Les obélisques doivent leur nom à leur structure secondaire composée principalement de régions en forme de bâtonnets ou d’obélisques. Ce sont des ARN circulaires qui codent pour une nouvelle superfamille de protéines, les oblins, dont la fonction est inconnue.
La communauté scientifique fait des pas importants vers la compréhension des obélisques. Ainsi, l’équipe de recherche de Frederico Schmitt Kremer, de l’Université fédérale de Pelotas au Brésil, a développé un nouvel outil bio-informatique – Tormentor – pour les détecter encore plus efficacement que par l’intermédiaire du VNom.
Un autre groupe de recherche de Duke University (USA) a révélé qu’ils sont largement présents dans l’ensemble des molécules d’ARN de Streptococcus sanguinis SK36 – une bactérie commune de la plaque dentaire – bien qu’ils ne soient pas présents dans son génome. Cette découverte est curieuse car elle signifie que les obélisques ont besoin d’une cellule hôte pour se répliquer, en l’occurrence l’espèce Streptococcus que nous venons de mentionner.
Si l’on ajoute à cela le fait que ces entités biologiques peuvent persister dans les individus pendant plus de 300 jours, on peut penser qu’elles ont des effets à long terme sur leurs hôtes, mais on ne sait toujours pas si leur présence est positive, neutre ou négative. Cela ouvre un nouveau champ d’études et soulève même la possibilité de redéfinir des concepts peut-être devenus obsolètes, comme celui de microbiome.
Microbiome ou microgénobiome ?
On estime que le corps humain héberge environ 40 000 milliards de bactéries, réparties entre les systèmes digestif, respiratoire, génito-urinaire et autres. Face à ce chiffre vertigineux, et si on le compare aux quelque 30 000 milliards de cellules qui composent le corps d’un être humain adulte, la découverte des obélisques peut s’avérer capitale.
Read more:
Est-il vrai qu’il y a plus de microbes que de cellules dans le corps humain ?

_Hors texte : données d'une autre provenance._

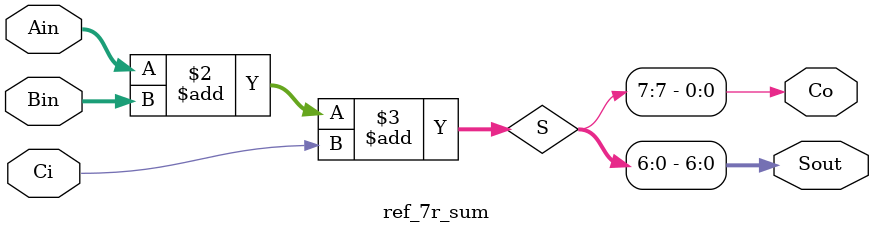
<source format=v>
module ref_7r_sum (Ain, Bin, Ci, Sout, Co);
    input  [6:0] Ain, Bin;
    input        Ci;
    output [6:0] Sout;
    output       Co;

    reg [7:0] S;

    always @(*) begin
        S = Ain + Bin + Ci;
    end

    assign Sout = S[6:0];
    assign Co   = S[7];
endmodule
</source>
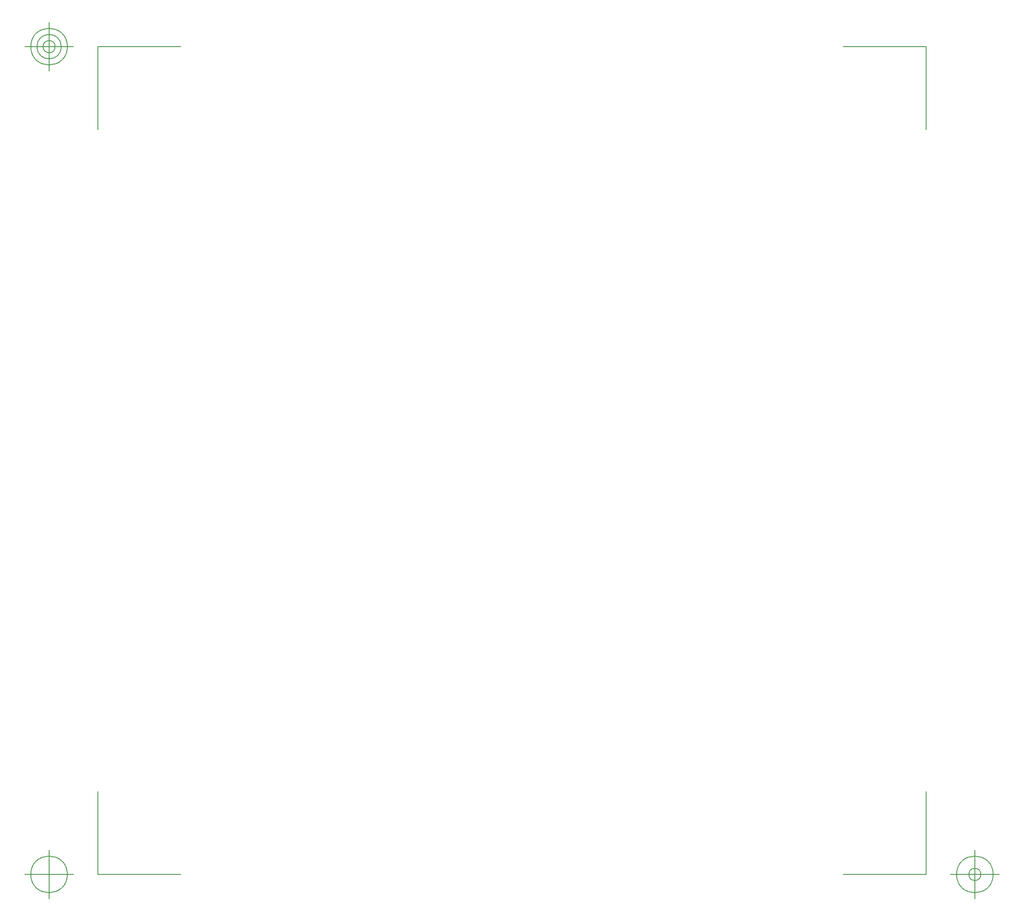
<source format=gbr>
G04 Generated by Ultiboard 14.1 *
%FSLAX24Y24*%
%MOIN*%

%ADD10C,0.0001*%
%ADD11C,0.0050*%


G04 ColorRGB CC99CC for the following layer *
%LNKeep-in/keep-out*%
%LPD*%
G54D10*
G54D11*
X-100Y-100D02*
X-100Y6587D01*
X-100Y-100D02*
X6586Y-100D01*
X66764Y-100D02*
X60078Y-100D01*
X66764Y-100D02*
X66764Y6587D01*
X66764Y66767D02*
X66764Y60080D01*
X66764Y66767D02*
X60078Y66767D01*
X-100Y66767D02*
X6586Y66767D01*
X-100Y66767D02*
X-100Y60080D01*
X-2069Y-100D02*
X-6006Y-100D01*
X-4037Y-2069D02*
X-4037Y1869D01*
X-5513Y-100D02*
G75*
D01*
G02X-5513Y-100I1476J0*
G01*
X68733Y-100D02*
X72670Y-100D01*
X70701Y-2069D02*
X70701Y1869D01*
X69225Y-100D02*
G75*
D01*
G02X69225Y-100I1476J0*
G01*
X70209Y-100D02*
G75*
D01*
G02X70209Y-100I492J0*
G01*
X-2069Y66767D02*
X-6006Y66767D01*
X-4037Y64798D02*
X-4037Y68735D01*
X-5513Y66767D02*
G75*
D01*
G02X-5513Y66767I1476J0*
G01*
X-5021Y66767D02*
G75*
D01*
G02X-5021Y66767I984J0*
G01*
X-4529Y66767D02*
G75*
D01*
G02X-4529Y66767I492J0*
G01*

M02*

</source>
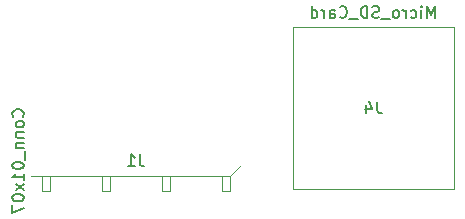
<source format=gbr>
%TF.GenerationSoftware,KiCad,Pcbnew,(5.1.9)-1*%
%TF.CreationDate,2021-02-10T11:15:13+01:00*%
%TF.ProjectId,DynaLoRa_Dongle,44796e61-4c6f-4526-915f-446f6e676c65,rev?*%
%TF.SameCoordinates,Original*%
%TF.FileFunction,Other,Fab,Bot*%
%FSLAX46Y46*%
G04 Gerber Fmt 4.6, Leading zero omitted, Abs format (unit mm)*
G04 Created by KiCad (PCBNEW (5.1.9)-1) date 2021-02-10 11:15:13*
%MOMM*%
%LPD*%
G01*
G04 APERTURE LIST*
%ADD10C,0.100000*%
%ADD11C,0.150000*%
G04 APERTURE END LIST*
D10*
%TO.C,J1*%
X27533600Y51028600D02*
X44363600Y51028600D01*
X44363600Y51028600D02*
X45313600Y51978600D01*
X44363600Y51028600D02*
X44363600Y49758600D01*
X44363600Y49758600D02*
X43723600Y49758600D01*
X43723600Y49758600D02*
X43723600Y51028600D01*
X39283600Y51028600D02*
X39283600Y49758600D01*
X39283600Y49758600D02*
X38643600Y49758600D01*
X38643600Y49758600D02*
X38643600Y51028600D01*
X34203600Y51028600D02*
X34203600Y49758600D01*
X34203600Y49758600D02*
X33563600Y49758600D01*
X33563600Y49758600D02*
X33563600Y51028600D01*
X29123600Y51028600D02*
X29123600Y49758600D01*
X29123600Y49758600D02*
X28483600Y49758600D01*
X28483600Y49758600D02*
X28483600Y51028600D01*
%TO.C,J4*%
X49709400Y63626000D02*
X63309400Y63626000D01*
X49709400Y49926000D02*
X49709400Y63626000D01*
X63309400Y49926000D02*
X49709400Y49926000D01*
X63309400Y63626000D02*
X63309400Y49926000D01*
%TD*%
%TO.C,J1*%
D11*
X26830742Y56036695D02*
X26878361Y56084314D01*
X26925980Y56227171D01*
X26925980Y56322409D01*
X26878361Y56465266D01*
X26783123Y56560504D01*
X26687885Y56608123D01*
X26497409Y56655742D01*
X26354552Y56655742D01*
X26164076Y56608123D01*
X26068838Y56560504D01*
X25973600Y56465266D01*
X25925980Y56322409D01*
X25925980Y56227171D01*
X25973600Y56084314D01*
X26021219Y56036695D01*
X26925980Y55465266D02*
X26878361Y55560504D01*
X26830742Y55608123D01*
X26735504Y55655742D01*
X26449790Y55655742D01*
X26354552Y55608123D01*
X26306933Y55560504D01*
X26259314Y55465266D01*
X26259314Y55322409D01*
X26306933Y55227171D01*
X26354552Y55179552D01*
X26449790Y55131933D01*
X26735504Y55131933D01*
X26830742Y55179552D01*
X26878361Y55227171D01*
X26925980Y55322409D01*
X26925980Y55465266D01*
X26259314Y54703361D02*
X26925980Y54703361D01*
X26354552Y54703361D02*
X26306933Y54655742D01*
X26259314Y54560504D01*
X26259314Y54417647D01*
X26306933Y54322409D01*
X26402171Y54274790D01*
X26925980Y54274790D01*
X26259314Y53798600D02*
X26925980Y53798600D01*
X26354552Y53798600D02*
X26306933Y53750980D01*
X26259314Y53655742D01*
X26259314Y53512885D01*
X26306933Y53417647D01*
X26402171Y53370028D01*
X26925980Y53370028D01*
X27021219Y53131933D02*
X27021219Y52370028D01*
X25925980Y51941457D02*
X25925980Y51846219D01*
X25973600Y51750980D01*
X26021219Y51703361D01*
X26116457Y51655742D01*
X26306933Y51608123D01*
X26545028Y51608123D01*
X26735504Y51655742D01*
X26830742Y51703361D01*
X26878361Y51750980D01*
X26925980Y51846219D01*
X26925980Y51941457D01*
X26878361Y52036695D01*
X26830742Y52084314D01*
X26735504Y52131933D01*
X26545028Y52179552D01*
X26306933Y52179552D01*
X26116457Y52131933D01*
X26021219Y52084314D01*
X25973600Y52036695D01*
X25925980Y51941457D01*
X26925980Y50655742D02*
X26925980Y51227171D01*
X26925980Y50941457D02*
X25925980Y50941457D01*
X26068838Y51036695D01*
X26164076Y51131933D01*
X26211695Y51227171D01*
X26925980Y50322409D02*
X26259314Y49798600D01*
X26259314Y50322409D02*
X26925980Y49798600D01*
X25925980Y49227171D02*
X25925980Y49131933D01*
X25973600Y49036695D01*
X26021219Y48989076D01*
X26116457Y48941457D01*
X26306933Y48893838D01*
X26545028Y48893838D01*
X26735504Y48941457D01*
X26830742Y48989076D01*
X26878361Y49036695D01*
X26925980Y49131933D01*
X26925980Y49227171D01*
X26878361Y49322409D01*
X26830742Y49370028D01*
X26735504Y49417647D01*
X26545028Y49465266D01*
X26306933Y49465266D01*
X26116457Y49417647D01*
X26021219Y49370028D01*
X25973600Y49322409D01*
X25925980Y49227171D01*
X25925980Y48560504D02*
X25925980Y47893838D01*
X26925980Y48322409D01*
X36756933Y52846219D02*
X36756933Y52131933D01*
X36804552Y51989076D01*
X36899790Y51893838D01*
X37042647Y51846219D01*
X37137885Y51846219D01*
X35756933Y51846219D02*
X36328361Y51846219D01*
X36042647Y51846219D02*
X36042647Y52846219D01*
X36137885Y52703361D01*
X36233123Y52608123D01*
X36328361Y52560504D01*
%TO.C,J4*%
X61723685Y64393619D02*
X61723685Y65393619D01*
X61390352Y64679333D01*
X61057019Y65393619D01*
X61057019Y64393619D01*
X60580828Y64393619D02*
X60580828Y65060285D01*
X60580828Y65393619D02*
X60628447Y65346000D01*
X60580828Y65298380D01*
X60533209Y65346000D01*
X60580828Y65393619D01*
X60580828Y65298380D01*
X59676066Y64441238D02*
X59771304Y64393619D01*
X59961780Y64393619D01*
X60057019Y64441238D01*
X60104638Y64488857D01*
X60152257Y64584095D01*
X60152257Y64869809D01*
X60104638Y64965047D01*
X60057019Y65012666D01*
X59961780Y65060285D01*
X59771304Y65060285D01*
X59676066Y65012666D01*
X59247495Y64393619D02*
X59247495Y65060285D01*
X59247495Y64869809D02*
X59199876Y64965047D01*
X59152257Y65012666D01*
X59057019Y65060285D01*
X58961780Y65060285D01*
X58485590Y64393619D02*
X58580828Y64441238D01*
X58628447Y64488857D01*
X58676066Y64584095D01*
X58676066Y64869809D01*
X58628447Y64965047D01*
X58580828Y65012666D01*
X58485590Y65060285D01*
X58342733Y65060285D01*
X58247495Y65012666D01*
X58199876Y64965047D01*
X58152257Y64869809D01*
X58152257Y64584095D01*
X58199876Y64488857D01*
X58247495Y64441238D01*
X58342733Y64393619D01*
X58485590Y64393619D01*
X57961780Y64298380D02*
X57199876Y64298380D01*
X57009400Y64441238D02*
X56866542Y64393619D01*
X56628447Y64393619D01*
X56533209Y64441238D01*
X56485590Y64488857D01*
X56437971Y64584095D01*
X56437971Y64679333D01*
X56485590Y64774571D01*
X56533209Y64822190D01*
X56628447Y64869809D01*
X56818923Y64917428D01*
X56914161Y64965047D01*
X56961780Y65012666D01*
X57009400Y65107904D01*
X57009400Y65203142D01*
X56961780Y65298380D01*
X56914161Y65346000D01*
X56818923Y65393619D01*
X56580828Y65393619D01*
X56437971Y65346000D01*
X56009400Y64393619D02*
X56009400Y65393619D01*
X55771304Y65393619D01*
X55628447Y65346000D01*
X55533209Y65250761D01*
X55485590Y65155523D01*
X55437971Y64965047D01*
X55437971Y64822190D01*
X55485590Y64631714D01*
X55533209Y64536476D01*
X55628447Y64441238D01*
X55771304Y64393619D01*
X56009400Y64393619D01*
X55247495Y64298380D02*
X54485590Y64298380D01*
X53676066Y64488857D02*
X53723685Y64441238D01*
X53866542Y64393619D01*
X53961780Y64393619D01*
X54104638Y64441238D01*
X54199876Y64536476D01*
X54247495Y64631714D01*
X54295114Y64822190D01*
X54295114Y64965047D01*
X54247495Y65155523D01*
X54199876Y65250761D01*
X54104638Y65346000D01*
X53961780Y65393619D01*
X53866542Y65393619D01*
X53723685Y65346000D01*
X53676066Y65298380D01*
X52818923Y64393619D02*
X52818923Y64917428D01*
X52866542Y65012666D01*
X52961780Y65060285D01*
X53152257Y65060285D01*
X53247495Y65012666D01*
X52818923Y64441238D02*
X52914161Y64393619D01*
X53152257Y64393619D01*
X53247495Y64441238D01*
X53295114Y64536476D01*
X53295114Y64631714D01*
X53247495Y64726952D01*
X53152257Y64774571D01*
X52914161Y64774571D01*
X52818923Y64822190D01*
X52342733Y64393619D02*
X52342733Y65060285D01*
X52342733Y64869809D02*
X52295114Y64965047D01*
X52247495Y65012666D01*
X52152257Y65060285D01*
X52057019Y65060285D01*
X51295114Y64393619D02*
X51295114Y65393619D01*
X51295114Y64441238D02*
X51390352Y64393619D01*
X51580828Y64393619D01*
X51676066Y64441238D01*
X51723685Y64488857D01*
X51771304Y64584095D01*
X51771304Y64869809D01*
X51723685Y64965047D01*
X51676066Y65012666D01*
X51580828Y65060285D01*
X51390352Y65060285D01*
X51295114Y65012666D01*
X56842733Y57323619D02*
X56842733Y56609333D01*
X56890352Y56466476D01*
X56985590Y56371238D01*
X57128447Y56323619D01*
X57223685Y56323619D01*
X55937971Y56990285D02*
X55937971Y56323619D01*
X56176066Y57371238D02*
X56414161Y56656952D01*
X55795114Y56656952D01*
%TD*%
M02*

</source>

Jusqu’à présent, le concept de microbiome se limitait aux microorganismes vivants tels que les bactéries, les virus ou les champignons, mais l’émergence des obélisques rend cette définition incomplète, car il s’agit de composants génétiques qui n’ont pas de structure cellulaire propre.

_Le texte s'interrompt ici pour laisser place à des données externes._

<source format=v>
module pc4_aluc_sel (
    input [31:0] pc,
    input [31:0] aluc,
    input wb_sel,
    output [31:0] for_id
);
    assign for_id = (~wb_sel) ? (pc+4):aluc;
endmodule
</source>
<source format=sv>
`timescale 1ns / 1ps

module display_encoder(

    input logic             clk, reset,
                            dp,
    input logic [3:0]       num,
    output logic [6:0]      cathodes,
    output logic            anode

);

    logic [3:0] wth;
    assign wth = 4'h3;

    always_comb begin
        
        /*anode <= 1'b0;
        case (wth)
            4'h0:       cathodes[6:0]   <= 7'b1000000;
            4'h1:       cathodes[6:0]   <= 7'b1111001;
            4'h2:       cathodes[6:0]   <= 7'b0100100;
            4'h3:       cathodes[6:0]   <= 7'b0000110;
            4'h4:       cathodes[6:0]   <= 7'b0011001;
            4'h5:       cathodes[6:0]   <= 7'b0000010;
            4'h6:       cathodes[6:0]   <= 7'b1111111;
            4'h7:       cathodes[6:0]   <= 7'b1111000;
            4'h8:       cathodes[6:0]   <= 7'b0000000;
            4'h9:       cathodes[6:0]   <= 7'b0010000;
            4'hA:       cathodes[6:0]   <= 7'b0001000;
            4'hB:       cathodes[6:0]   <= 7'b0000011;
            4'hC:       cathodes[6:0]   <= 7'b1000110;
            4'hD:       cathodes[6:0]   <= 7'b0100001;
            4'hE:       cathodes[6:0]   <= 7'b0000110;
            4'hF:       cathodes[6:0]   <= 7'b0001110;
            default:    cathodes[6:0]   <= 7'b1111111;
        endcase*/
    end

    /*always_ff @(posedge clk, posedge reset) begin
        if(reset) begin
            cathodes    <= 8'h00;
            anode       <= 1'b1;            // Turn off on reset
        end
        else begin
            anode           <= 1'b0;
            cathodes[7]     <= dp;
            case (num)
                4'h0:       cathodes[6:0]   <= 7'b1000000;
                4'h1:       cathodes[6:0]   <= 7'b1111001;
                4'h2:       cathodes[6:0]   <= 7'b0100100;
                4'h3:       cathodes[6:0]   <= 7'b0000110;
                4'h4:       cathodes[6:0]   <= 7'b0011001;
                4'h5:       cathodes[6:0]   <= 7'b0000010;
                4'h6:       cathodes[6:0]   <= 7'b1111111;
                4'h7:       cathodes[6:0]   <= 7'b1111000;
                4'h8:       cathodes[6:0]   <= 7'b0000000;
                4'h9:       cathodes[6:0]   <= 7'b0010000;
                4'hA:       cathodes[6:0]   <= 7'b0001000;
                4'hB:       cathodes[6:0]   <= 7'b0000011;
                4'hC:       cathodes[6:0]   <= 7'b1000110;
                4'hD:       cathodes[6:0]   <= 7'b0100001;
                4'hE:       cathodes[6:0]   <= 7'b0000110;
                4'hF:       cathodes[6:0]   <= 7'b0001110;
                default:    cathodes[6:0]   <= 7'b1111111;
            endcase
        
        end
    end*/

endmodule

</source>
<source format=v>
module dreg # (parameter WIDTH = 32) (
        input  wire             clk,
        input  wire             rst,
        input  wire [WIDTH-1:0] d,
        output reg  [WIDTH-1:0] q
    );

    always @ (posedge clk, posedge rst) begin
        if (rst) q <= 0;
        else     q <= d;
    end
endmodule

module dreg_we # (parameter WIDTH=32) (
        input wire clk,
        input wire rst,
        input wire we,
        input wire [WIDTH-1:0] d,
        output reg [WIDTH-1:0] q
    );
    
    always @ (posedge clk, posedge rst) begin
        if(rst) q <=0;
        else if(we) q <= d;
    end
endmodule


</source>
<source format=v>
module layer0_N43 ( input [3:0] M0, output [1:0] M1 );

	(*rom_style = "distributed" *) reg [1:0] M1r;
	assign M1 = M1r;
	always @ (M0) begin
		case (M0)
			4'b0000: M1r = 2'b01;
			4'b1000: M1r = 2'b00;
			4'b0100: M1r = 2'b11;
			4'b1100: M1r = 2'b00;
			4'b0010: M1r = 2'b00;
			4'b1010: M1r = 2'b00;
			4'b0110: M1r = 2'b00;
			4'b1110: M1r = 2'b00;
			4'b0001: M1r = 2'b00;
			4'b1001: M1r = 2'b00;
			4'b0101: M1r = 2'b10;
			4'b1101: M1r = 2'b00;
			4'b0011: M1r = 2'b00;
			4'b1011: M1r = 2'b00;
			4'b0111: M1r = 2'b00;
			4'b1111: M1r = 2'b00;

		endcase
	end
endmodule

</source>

D’ici peu, émergera probablement un concept consensuel qui prendra en compte non seulement les obélisques, mais aussi d’autres fragments génétiques appelés séquences virales endogènes. Il s’agit de restes de virus qui ont été intégrés dans l’ADN humain ou qui sont présents dans les microorganismes du corps, mais qui ne forment pas des virus complets et actifs. Ce changement de paradigme pourrait signifier que ce que nous connaissons aujourd’hui sous le nom de microbiome pourrait être rebaptisé microgénobiome.
L’écrivain britannique Aldous Huxley a écrit : « Il y a un monde, mais il est dehors .» Peut-être serait-il plus approprié de dire, à la lumière des découvertes récentes, qu’« il y a un monde, mais il est à l’intérieur de nous ».